By Michael R Shea – January 22, 2020
Designed in Pillager, Minnesota, in 1983, Desert Eagle pistols fast became a favorite of Hollywood in the 1980s and 1990s. Arnold, the Punisher, and even Pamela Anderson carried one. Manufactured for Magnum Research (now part of Kahr Firearms Group) by Israeli Weapons Industries at that time, the Desert Eagle was brought back to Minnesota in 2009, where it’s made to this day. It’s a 100 percent American gun, from an American company.
The new .429 DE cartridge was designed in- house by Jim Tertin.
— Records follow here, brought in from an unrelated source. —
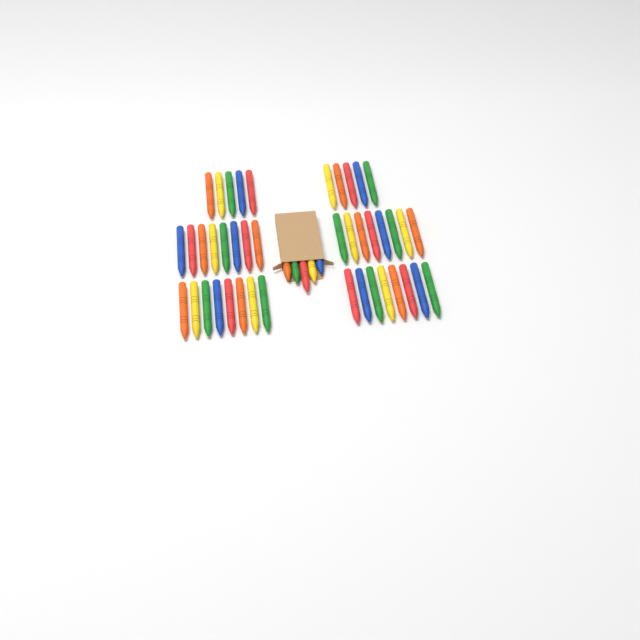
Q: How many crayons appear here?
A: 47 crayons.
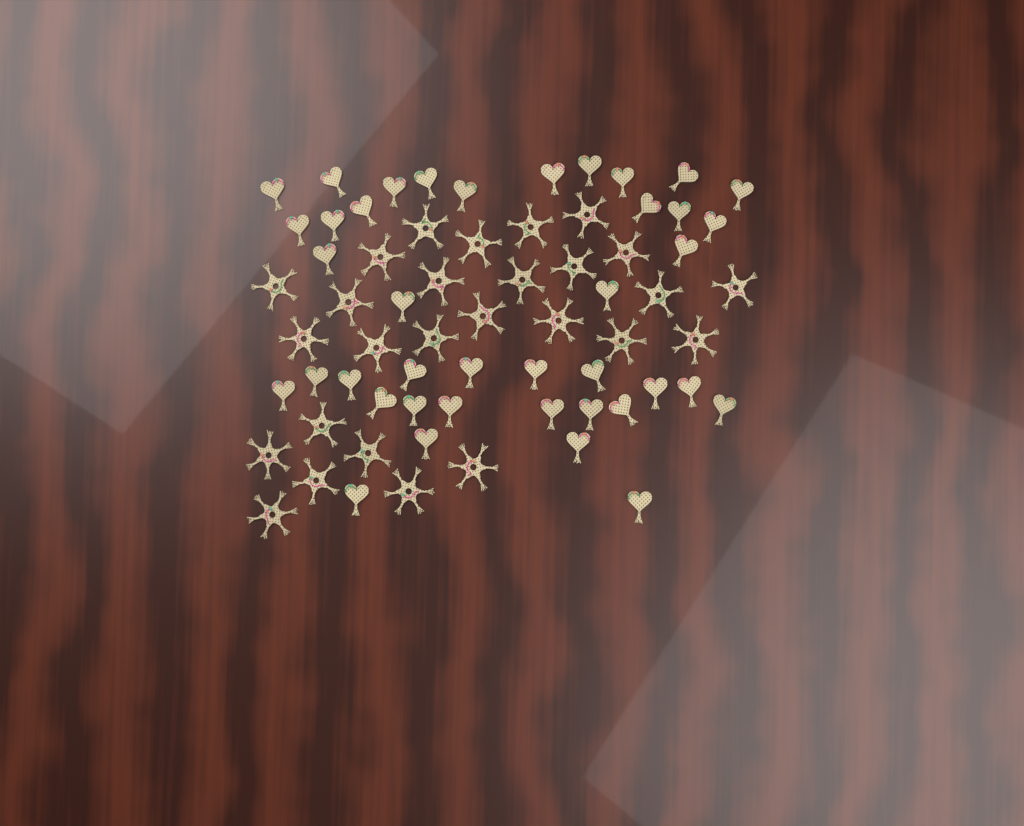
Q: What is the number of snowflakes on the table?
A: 27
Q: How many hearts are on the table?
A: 40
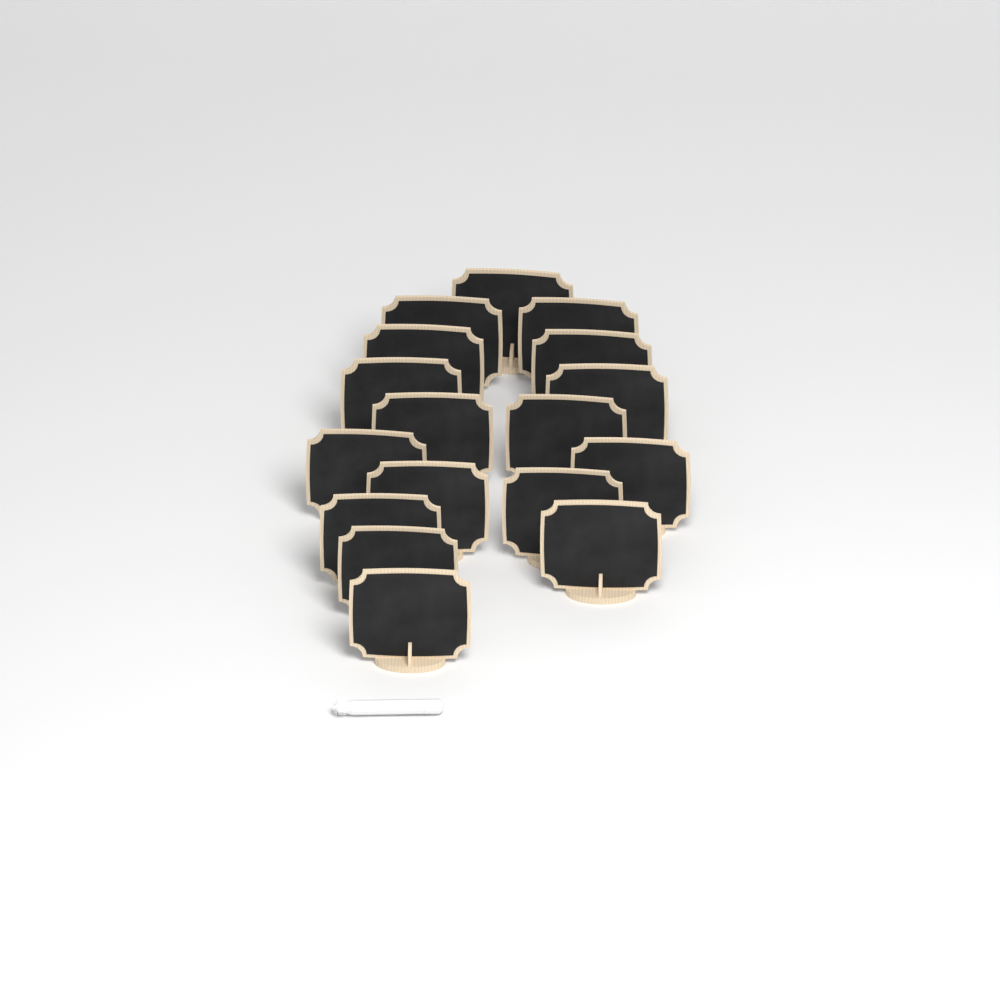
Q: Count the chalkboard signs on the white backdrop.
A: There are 17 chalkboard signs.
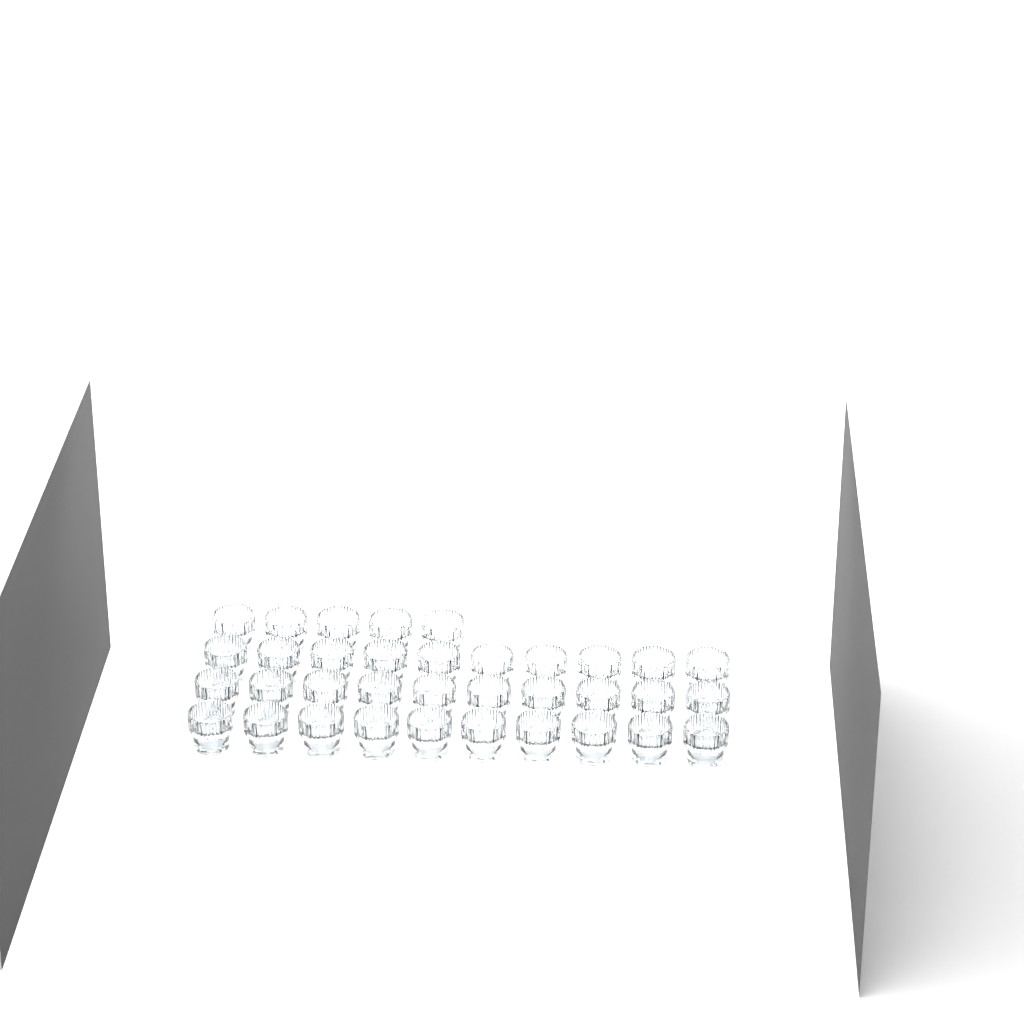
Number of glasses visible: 35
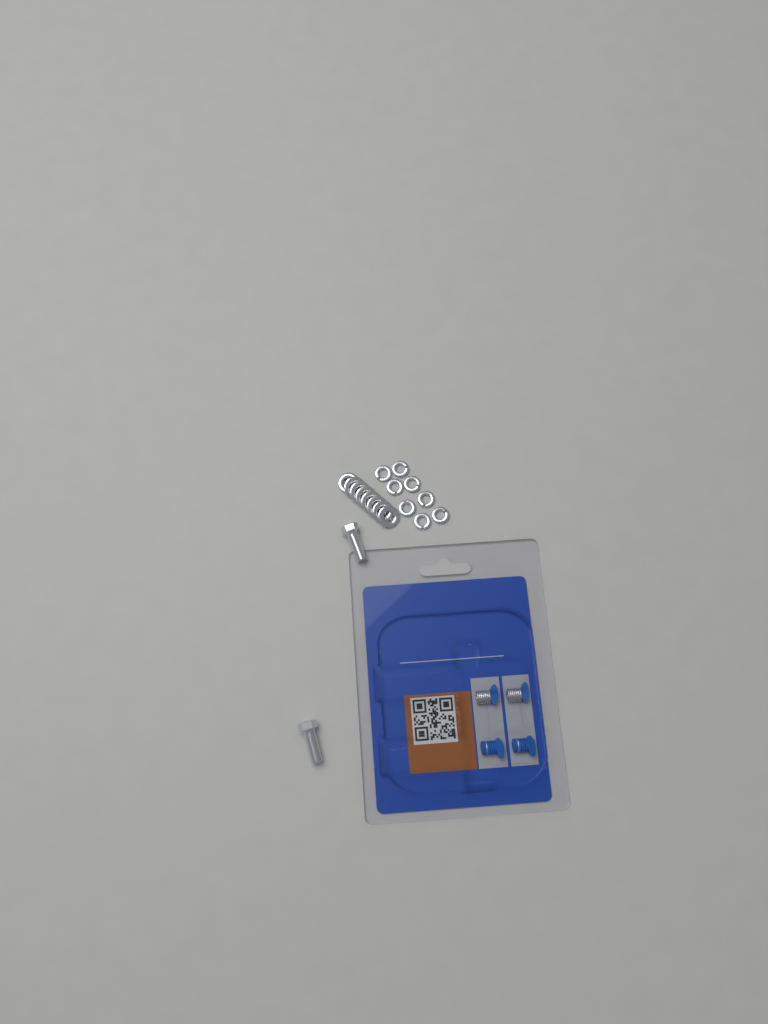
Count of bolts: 2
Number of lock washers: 8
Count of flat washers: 8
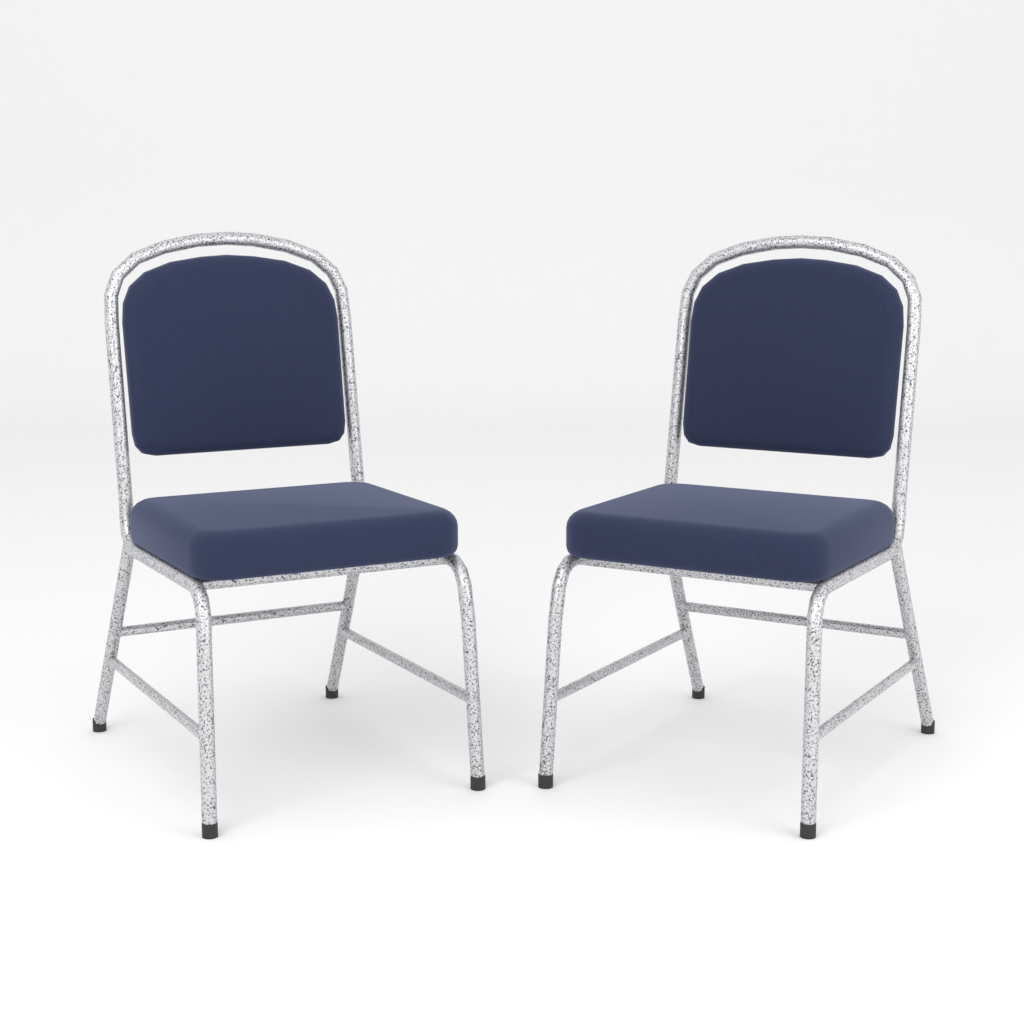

It’s a .50 AE case necked down to a .44 Magnum bullet—the actual diameter of which is .429. It’s designed for headspacing on the sloped, 30-degree shoulder, and has a long case neck for solid crimping. Softpoints and hollowpoints by Speer and Sierra are currently available in the 210- and 240-grain weight class, loaded into Starline brass by HSM in Montana, and sold through Kahr’s ammo division, Glacier Ridge, for $42 a box. (Kahr purchased Magnum Research in 2010.) The 210-grainers push 1750 fps at the muzzle. The 240s hit 1625 fps and have a 25 percent velocity increase and 45 percent more energy over the .44 Mag. when shot through a 6-inch barrel.
This all makes the .429 DE an ideal hunting load. It hits harder than a .44 Magnum, but with less felt recoil than the .50 AE. In the big pistol, the round feels very much like a light .44 Mag. load and is much more pleasant to shoot than a small-framed .357 revolver loaded hot. For rental ranges, it could be a good option for customers who want the Desert Eagle experience, but fear the full-power .50 AE. In fact, a Mark XIX 429 Desert Eagle can accept .50 AE and .44 Magnum barrels.